## TEXT PASSAGE
· · ·

A great number of studies using self-report data correlate those data with other, usually, outcome variables such as achievement or satisfaction with a long-term prior experience. In the studies published in this special issue and throughout the literature, language commonly used to express such results casts self report data as “accounting for” or “explaining” variance in another variable. These and analogous phrases implicitly but invalidly refer to the construct represented by self-report data as a cause. Misleading phrasing about correlational findings that invites understanding them as causal is a common gaffe (Robinson et al., 2007).

This matter becomes even more muddled when statistical features of self-report data are not recognized. First, like all other data, self-report inherently have noise. Some variance arises due to randomness and this attenuates the magnitude of relations. It might be suggested this challenge could be met by correcting for attenuation, but that operation actually muddles interpretation (see Winne & Belfry, 1982). Second, it is often the case that self-report data are among other predictors used to predict an outcome. Multiple regression and similar models are common statistical methods applied in this case, as was true for studies in this special issue (Chauliac et al., 2020; Durik & Jenkins, 2020; van Halem et al., 2020; Moeller et al., 2020; Vriesema & McCaslin, 2020). In these types of analysis, each predictor is residualized for every other predictor. Interpretations of results of this analysis almost always fail to acknowledge the statistical output describes a residualized variable, not the original (Winne, 1983). Accurate phrasing relating to a beta coefficient such as, “Self-reported elaboration residualized for the self-reported importance of other studying methods, sex of respondent and an indication of academic ability” appears in print as “elaboration … .” Validity is even more strained by this oversight because it is not explicit to readers that the relation concerns a mathematically residualized construct that is not the same as the original construct.

4. Conclusions

The editors asked: How well do self-report data represent theoretical constructs? How should analyses of data be conditioned by properties of self-report data? In what ways do interpretations of self-report data shape interpretations of a study’s findings?

“Construct” is the pivotal word in the opening question of this trio. Data, whether self reported and otherwise, are realized through operations a researcher designs and the correspondence between that operational definition and its implementation that realizes data.

· · ·

## RECORDED DATA
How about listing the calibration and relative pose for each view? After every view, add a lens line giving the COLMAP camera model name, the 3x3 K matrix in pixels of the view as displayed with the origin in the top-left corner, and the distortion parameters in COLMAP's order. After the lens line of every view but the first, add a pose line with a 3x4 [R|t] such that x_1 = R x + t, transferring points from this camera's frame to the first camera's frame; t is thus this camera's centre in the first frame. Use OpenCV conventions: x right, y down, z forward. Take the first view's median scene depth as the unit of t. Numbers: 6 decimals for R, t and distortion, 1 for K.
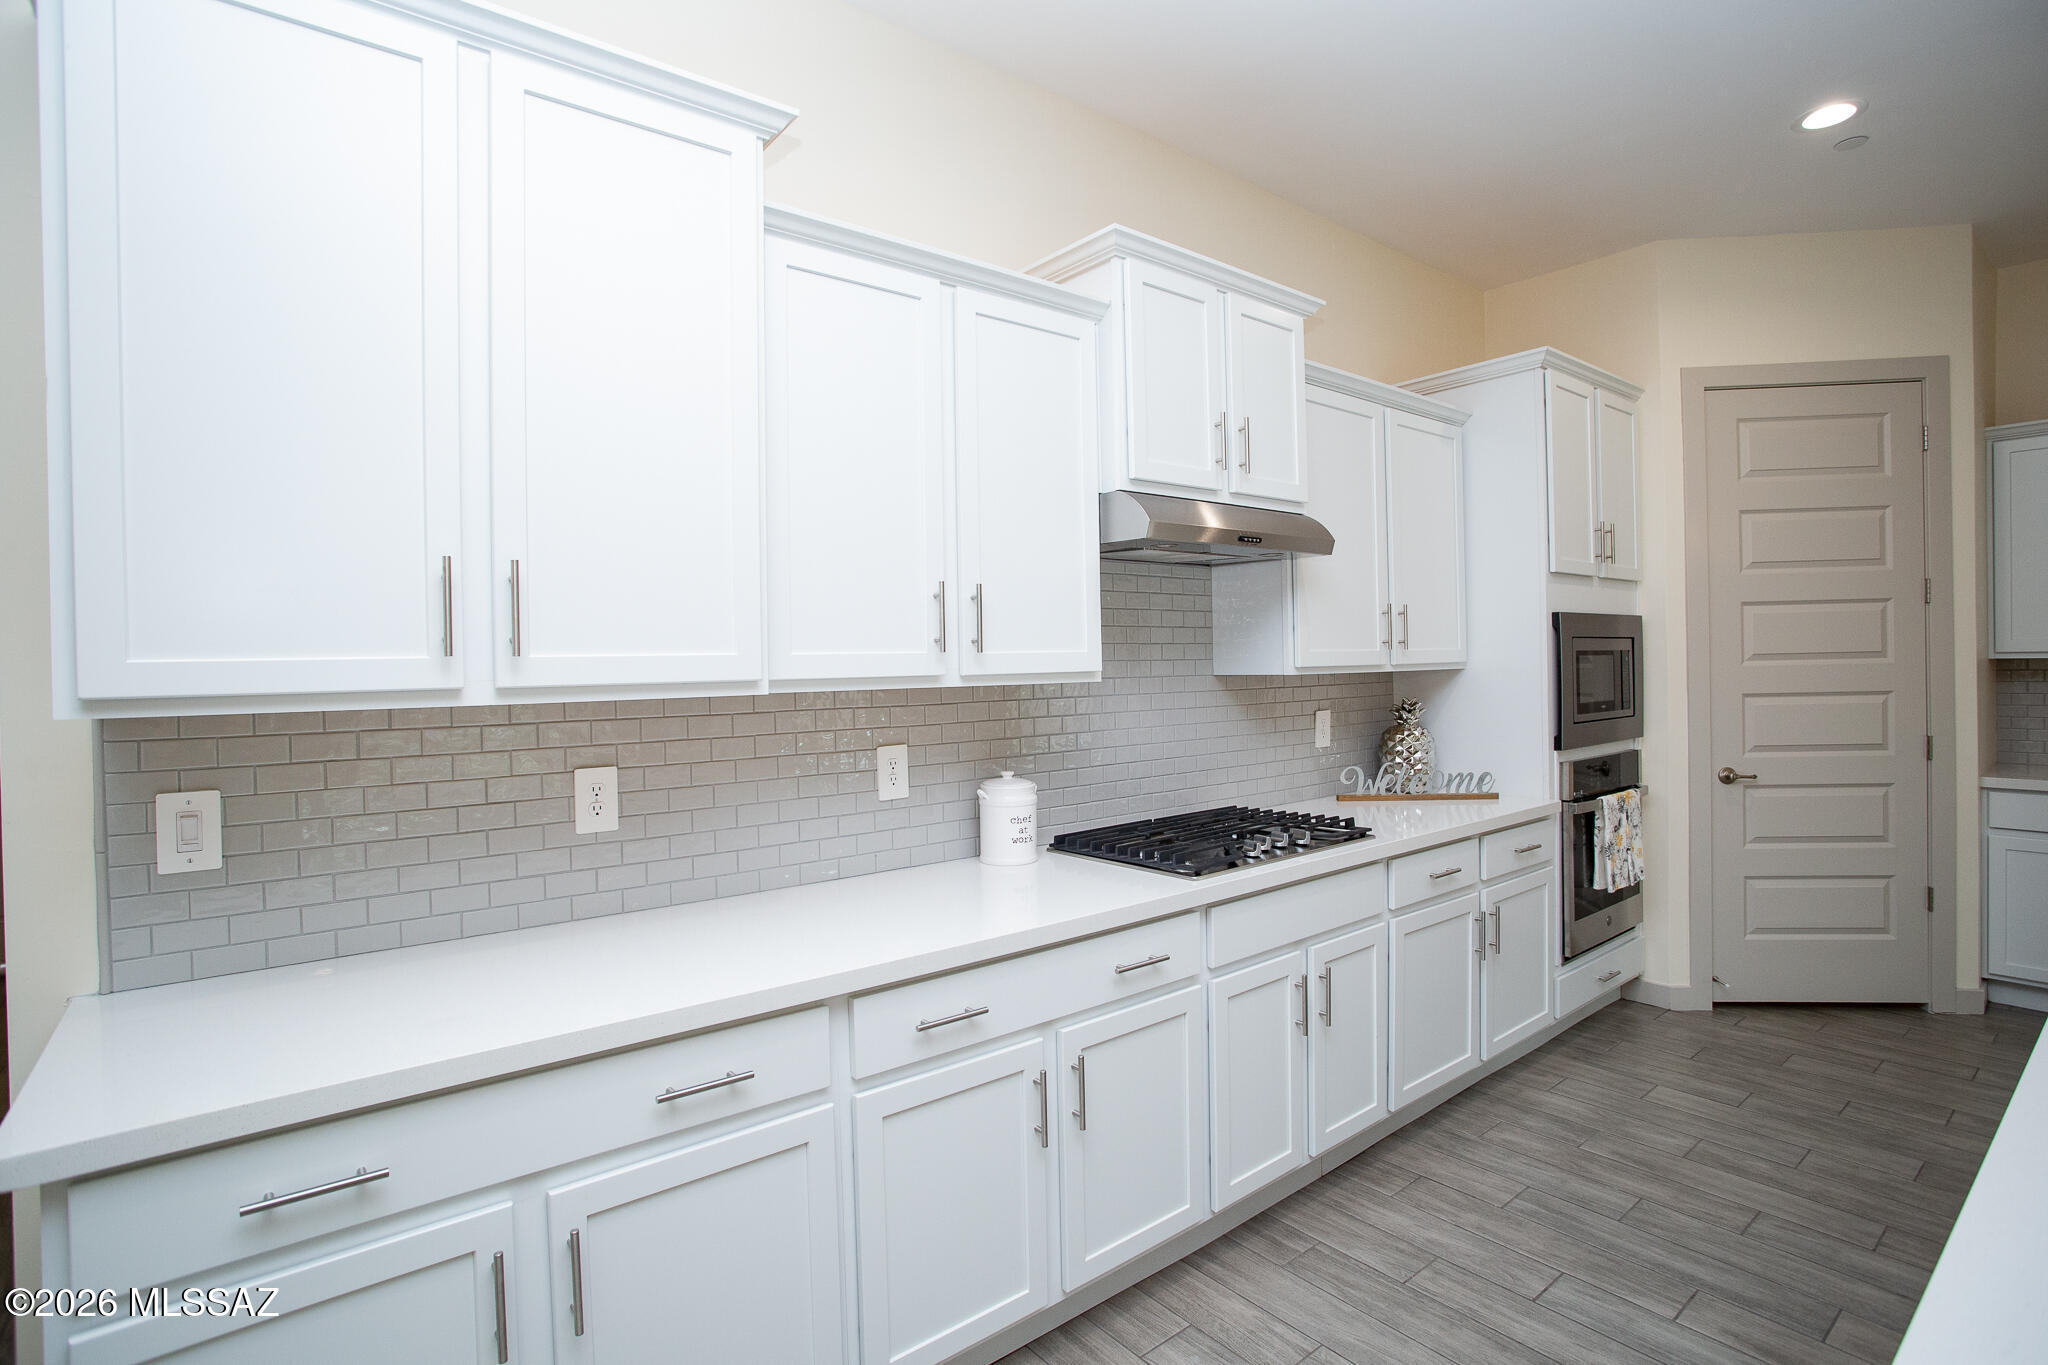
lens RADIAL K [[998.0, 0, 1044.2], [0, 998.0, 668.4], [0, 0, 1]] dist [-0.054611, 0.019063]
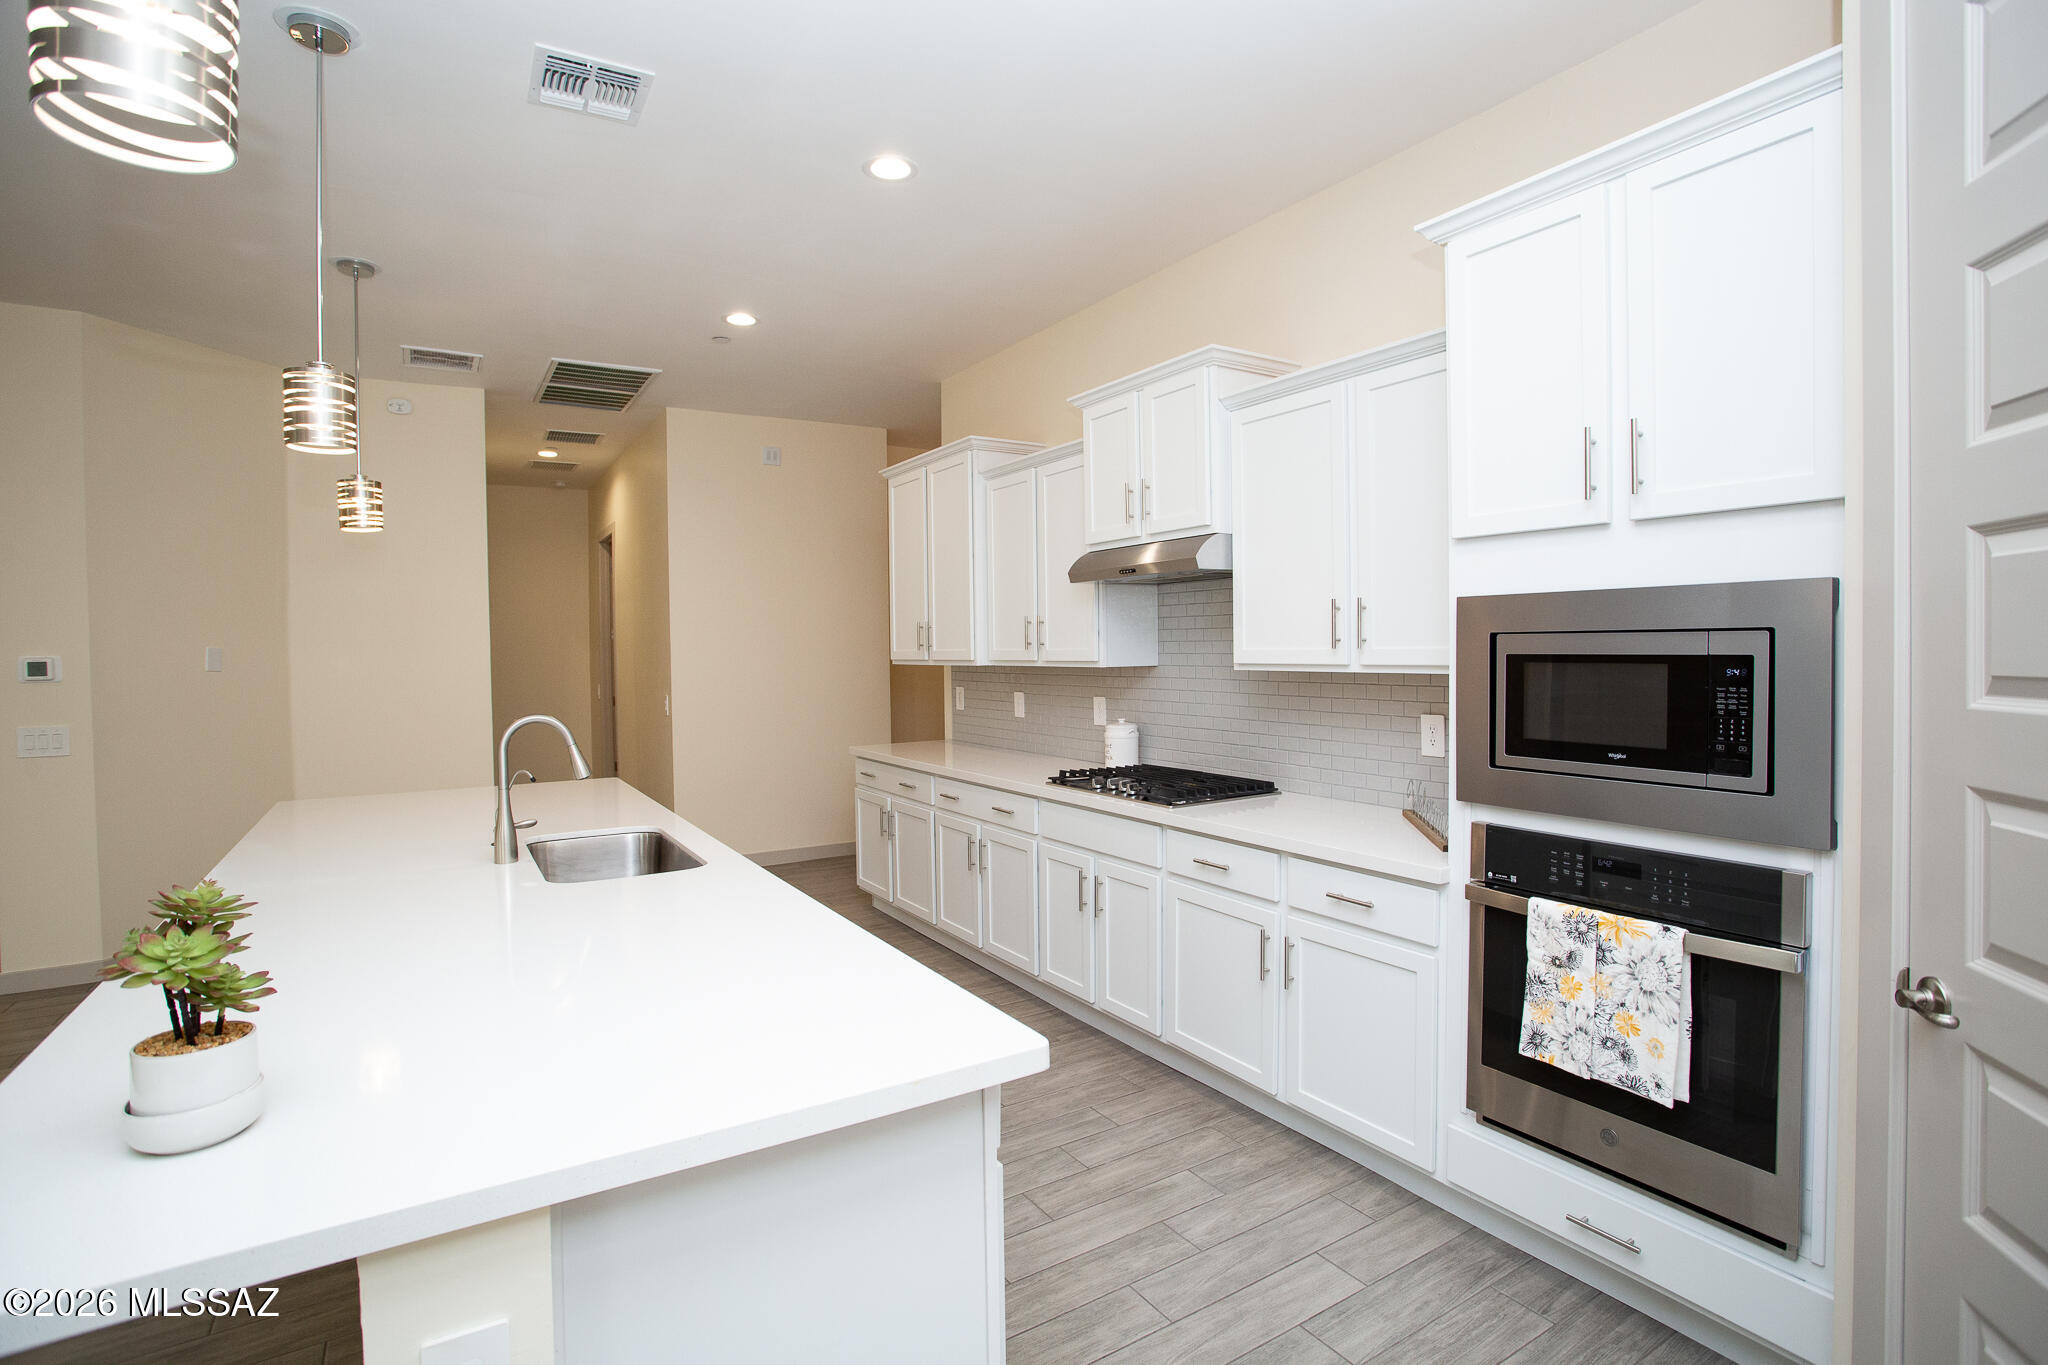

· · ·

## INSTRUCTIONS
1. In the passage on self-report data, what happens to each predictor in multiple regression and similar analyses?
2. Transcribe everything in the passage on self-report data from "The editors asked: How" down to "that realizes data.".

## EXERCISE SOLUTIONS
1. Each predictor is residualized for every other predictor.

2.
The editors asked: How well do self-report data represent theoretical constructs? How should analyses of data be conditioned by properties of self-report data? In what ways do interpretations of self-report data shape interpretations of a study’s findings?

“Construct” is the pivotal word in the opening question of this trio. Data, whether self reported and otherwise, are realized through operations a researcher designs and the correspondence between that operational definition and its implementation that realizes data.